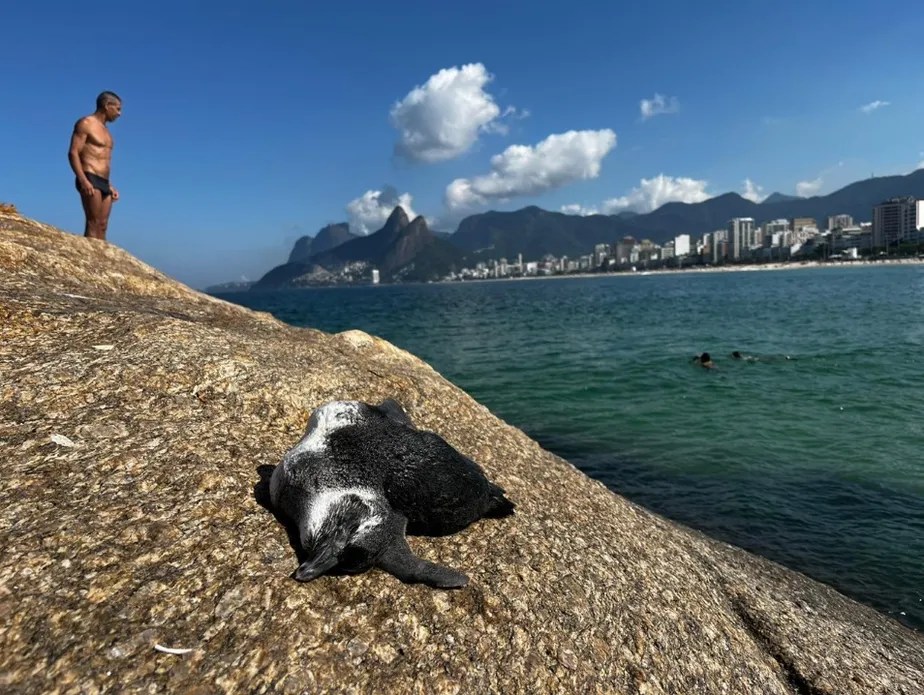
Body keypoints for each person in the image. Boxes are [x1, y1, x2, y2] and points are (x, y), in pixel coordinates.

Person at [68, 91, 122, 240]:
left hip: (104, 182)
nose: (119, 113)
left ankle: (100, 262)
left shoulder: (107, 132)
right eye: (117, 108)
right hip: (89, 176)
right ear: (107, 106)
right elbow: (73, 153)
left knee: (103, 225)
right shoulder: (86, 123)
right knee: (93, 223)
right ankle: (86, 262)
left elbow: (104, 160)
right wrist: (83, 179)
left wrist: (109, 185)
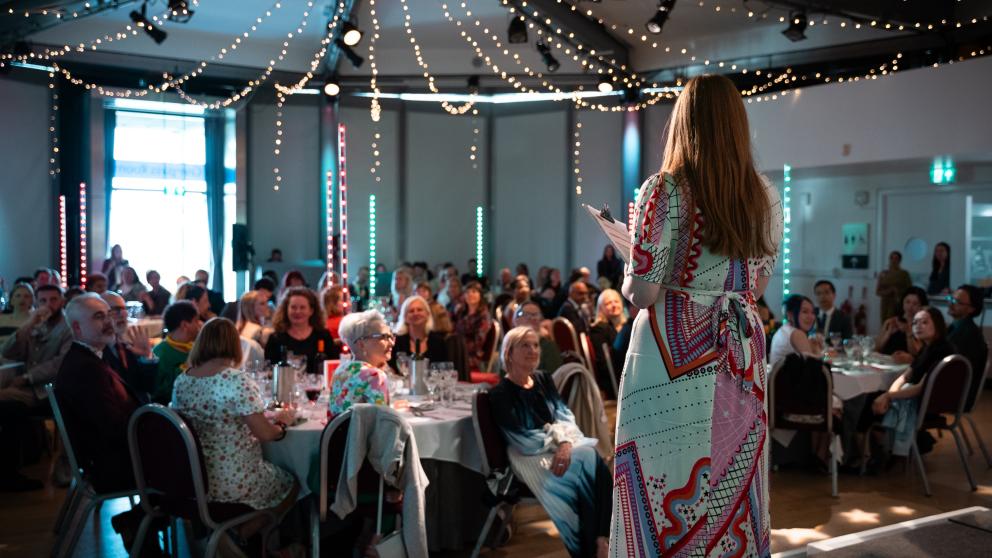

*Task description:*
Pictures stay out of the copy. Reproduce exactly the lines from the one containing "left shoulder: (107, 132)" through the last line of the records above, both included.

*Output below:*
left shoulder: (107, 132)
right eye: (117, 108)
right hip: (89, 176)
right ear: (107, 106)
right elbow: (73, 153)
left knee: (103, 225)
right shoulder: (86, 123)
right knee: (93, 223)
right ankle: (86, 262)
left elbow: (104, 160)
right wrist: (83, 179)
left wrist: (109, 185)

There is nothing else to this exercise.